また、直接教育に関することではないが、農村の中心的な文化施設である学校がなくなり、教員がいなくなったことで文化的求心力がなくなるとともに、児童・保護者が移動した結果農村コミュニティが荒廃したこと、少数民族の児童が早くから地域や家庭を離れて中心学校に入学するため、伝統文化の継承が難しくなっていることなども課題となっている。
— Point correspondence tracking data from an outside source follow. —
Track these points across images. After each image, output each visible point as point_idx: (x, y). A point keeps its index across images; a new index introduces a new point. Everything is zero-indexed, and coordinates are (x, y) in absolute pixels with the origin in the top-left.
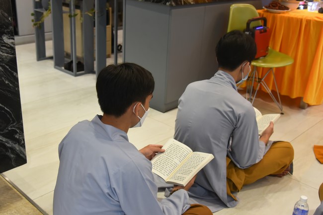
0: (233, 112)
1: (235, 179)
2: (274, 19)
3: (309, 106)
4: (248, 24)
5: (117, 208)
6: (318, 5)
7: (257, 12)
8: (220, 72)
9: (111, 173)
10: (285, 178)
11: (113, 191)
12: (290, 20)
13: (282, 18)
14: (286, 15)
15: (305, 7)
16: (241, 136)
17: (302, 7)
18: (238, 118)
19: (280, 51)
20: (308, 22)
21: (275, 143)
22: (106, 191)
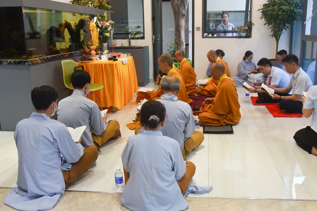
0: (88, 107)
1: (97, 141)
2: (87, 66)
3: (118, 110)
4: (75, 70)
5: (57, 150)
6: (107, 56)
7: (77, 64)
8: (76, 90)
9: (52, 132)
10: (118, 139)
11: (55, 140)
12: (96, 65)
13: (91, 65)
14: (93, 63)
15: (100, 58)
16: (95, 118)
17: (98, 58)
18: (91, 109)
19: (94, 83)
20: (105, 65)
21: (109, 121)
22: (52, 141)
人口減少社会における学校制度の設計と教育形態の開発のための総合的研究

児童・保護者が移動した結果農村コミュニティが荒廃
少数民族の児童が早くから地域や家庭を離れて中心学校に入学するため、伝統文化の継承が難しくなっていること

日本と中国では国土面積に大きな差があるので一概には言えませんが、
日本でも同じような事態が起こることは想像に難くありません。

教育は投資か/コストか。
ここを間違えると、学校だけでなく地域の存続に関わるわけです。

日本の農山村地域の消滅要因と教育環境

隣国の事例から学校の存続と地域の存続の関係性の示唆を得ました。
日本における農山村地域の存続要件に関する研究からも、教育環境の重要性が垣間見えます。
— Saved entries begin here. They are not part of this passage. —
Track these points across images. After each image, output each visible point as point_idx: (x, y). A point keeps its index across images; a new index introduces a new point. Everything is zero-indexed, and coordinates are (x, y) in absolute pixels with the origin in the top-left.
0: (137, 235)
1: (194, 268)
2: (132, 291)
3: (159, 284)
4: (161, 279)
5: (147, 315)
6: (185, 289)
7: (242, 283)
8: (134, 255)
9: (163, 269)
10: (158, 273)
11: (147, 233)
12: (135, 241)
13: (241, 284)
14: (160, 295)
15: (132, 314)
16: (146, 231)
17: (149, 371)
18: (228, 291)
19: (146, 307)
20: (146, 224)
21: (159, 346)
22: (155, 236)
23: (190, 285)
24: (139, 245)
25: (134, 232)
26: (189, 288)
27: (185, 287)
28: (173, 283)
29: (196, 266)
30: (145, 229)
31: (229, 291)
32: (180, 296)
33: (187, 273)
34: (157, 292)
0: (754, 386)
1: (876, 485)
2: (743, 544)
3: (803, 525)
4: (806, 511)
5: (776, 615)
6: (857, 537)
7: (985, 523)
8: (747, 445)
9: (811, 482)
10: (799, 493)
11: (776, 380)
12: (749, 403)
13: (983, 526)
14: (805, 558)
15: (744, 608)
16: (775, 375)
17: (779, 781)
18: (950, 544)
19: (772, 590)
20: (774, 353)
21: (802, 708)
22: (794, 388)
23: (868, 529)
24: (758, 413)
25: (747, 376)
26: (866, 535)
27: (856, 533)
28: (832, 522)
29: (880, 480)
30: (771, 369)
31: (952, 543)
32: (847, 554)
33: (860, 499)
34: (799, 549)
ここでは端的に2000年時点の日本の市町村のデータを用い、
「定住人口維持要因」を分析した調査結果を紹介します。

いわゆる「中山間地域」において人口維持可能な自治体と過疎化が進む自治体を分ける変数として、
影響度の高いのは経済的な要因がほとんどですが、
その中で「高校通学困難集落率(※)」も有意な変数として挙げられています。
※自治体内における高校への通学が困難(最寄りの高校まで20km以上)な集落の割合

それをさらに「山間地域」に限定すると、「高校通学困難集落率」の影響度は
数ある変数の中で最上位に位置してきます。

また、別の調査では小中学校や役場などの公共施設へのアクセスが
集落の消滅に影響を与えるという結果が出ています

詳しくは本報告書をご参照いただきたいところですが、
ここからシンプルにいえることは、定住人口の維持のためには
教育環境の影響が無視できない、ということになります。
日本では公立校の統廃合が進められていますが、
それが地域の存続に関わる、という行政も望まない結果が待っているかもしれません。

おわりに

本報告書はこれ以外にも示唆に富む報告が含まれています。
個人的にはオーストラリアにおける人口散在地域の事例も興味深いものでした。
が、長くなるので本記事では扱いません。
教育の未来を考えたい人はぜひご一読を。

 

僕が関わる「島前高校魅力化プロジェクト」も、
発端は島唯一の高校・隠岐島前高校の統廃合の危機でした。

高校がなくなると地域がなくなる

改めて見ると実に的を射た危機感だなと、感銘を覚えてしまうのでした。